- **Passage**
= = = = =

SAEHD:

Changed help for “Learning rate dropout” option:

When the face is trained enough, you can enable this option to get extra sharpness and reduce subpixel shake for less amount of iterations.

Enabled it before “disable random warp” and before GAN. n disabled. y enabled

cpu enabled on CPU. This allows not to use extra VRAM, sacrificing 20% time of iteration.

 Changed help for GAN option:

Train the network in Generative Adversarial manner.

Forces the neural network to learn small details of the face.

Enable it only when the face is trained enough and don't disable.

Typical value is 0.1

improved GAN. Now it produces better skin detail, less patterned aggressive artifacts, works faster.
https://i.imgur.com/Nbh3mw1.png

core/leras/models/PatchDiscriminator.py

@@ -1,7 +1,7 @@
+import numpy as np
 from core.leras import nn
 tf = nn.tf
 
-    
 patch_discriminator_kernels = \
     { 1  : (512, [ [1,1] ]),
       2  : (512, [ [2,1] ]),
@@ -75,3 +75,117 @@ class PatchDiscriminator(nn.ModelBase):
         return self.out_conv(x)
 
 nn.PatchDiscriminator = PatchDiscriminator
+
+class UNetPatchDiscriminator(nn.ModelBase):
+    """
+    Inspired by https://arxiv.org/abs/2002.12655 "A U-Net Based Discriminator for Generative Adversarial Networks"
+    """
+    def calc_receptive_field_size(self, layers):
+        """

= = = = =

- **Given data**
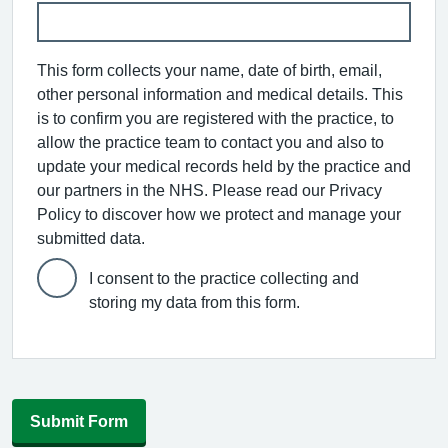
This form collects your name, date of birth, email,
other personal information and medical details. This
is to confirm you are registered with the practice, to
allow the practice team to contact you and also to
update your medical records held by the practice and
our partners in the NHS. Please read our Privacy
Policy to discover how we protect and manage your
submitted data.
I consent to the practice collecting and
storing my data from this form.
Submit Form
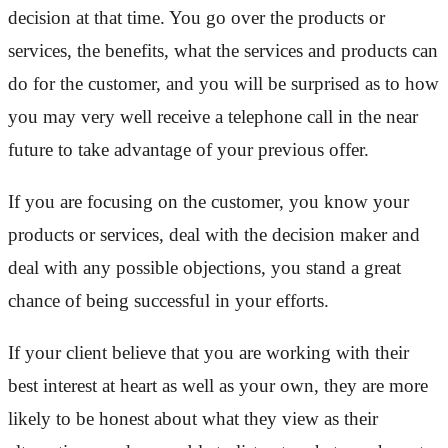
decision at that time. You go over the products or
services, the benefits, what the services and products can
do for the customer, and you will be surprised as to how
you may very well receive a telephone call in the near
future to take advantage of your previous offer.
If you are focusing on the customer, you know your
products or services, deal with the decision maker and
deal with any possible objections, you stand a great
chance of being successful in your efforts.
If your client believe that you are working with their
best interest at heart as well as your own, they are more
likely to be honest about what they view as their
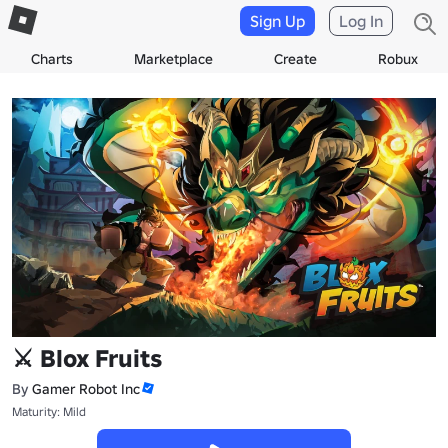
Sign Up
Log In
Charts
Marketplace
Create
Robux
⚔️ Blox Fruits
By
Gamer Robot Inc
Maturity: Mild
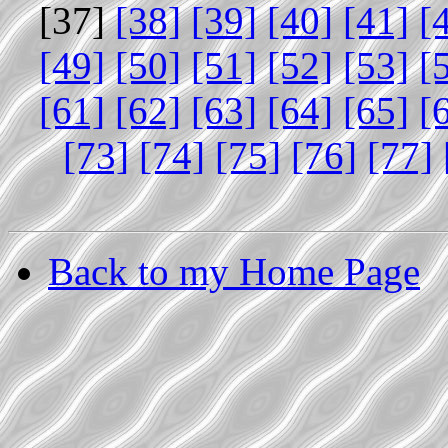
[37]
[38]
[39]
[40]
[41]
[
[49]
[50]
[51]
[52]
[53]
[
[61]
[62]
[63]
[64]
[65]
[
[73]
[74]
[75]
[76]
[77]
Back to my Home Page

= = = = =

- **Questions**
**A)** In the SAEHD notes, what is the typical value given for the GAN option?
**B)** List every setting value the SAEHD notes give for the "Learning rate dropout" option, with what each one does.
**C)** Do these statements agree with the SAEHD notes? Answer yes or no for each, and quote the words that decide it.
(i) Running learning rate dropout on the CPU saves extra VRAM but makes each iteration take longer.
(ii) The GAN option can be turned off again once the face is trained.
(iii) Learning rate dropout should be turned on after GAN.
You won't need the rows for any of this.

- **Task solutions**
**A)** 0.1

**B)**
- n: disabled
- y: enabled
- cpu: enabled on CPU, which avoids using extra VRAM but costs 20% of iteration time

**C)**
(i) Yes: "This allows not to use extra VRAM, sacrificing 20% time of iteration."
(ii) No: "Enable it only when the face is trained enough and don't disable."
(iii) No: "Enabled it before “disable random warp” and before GAN."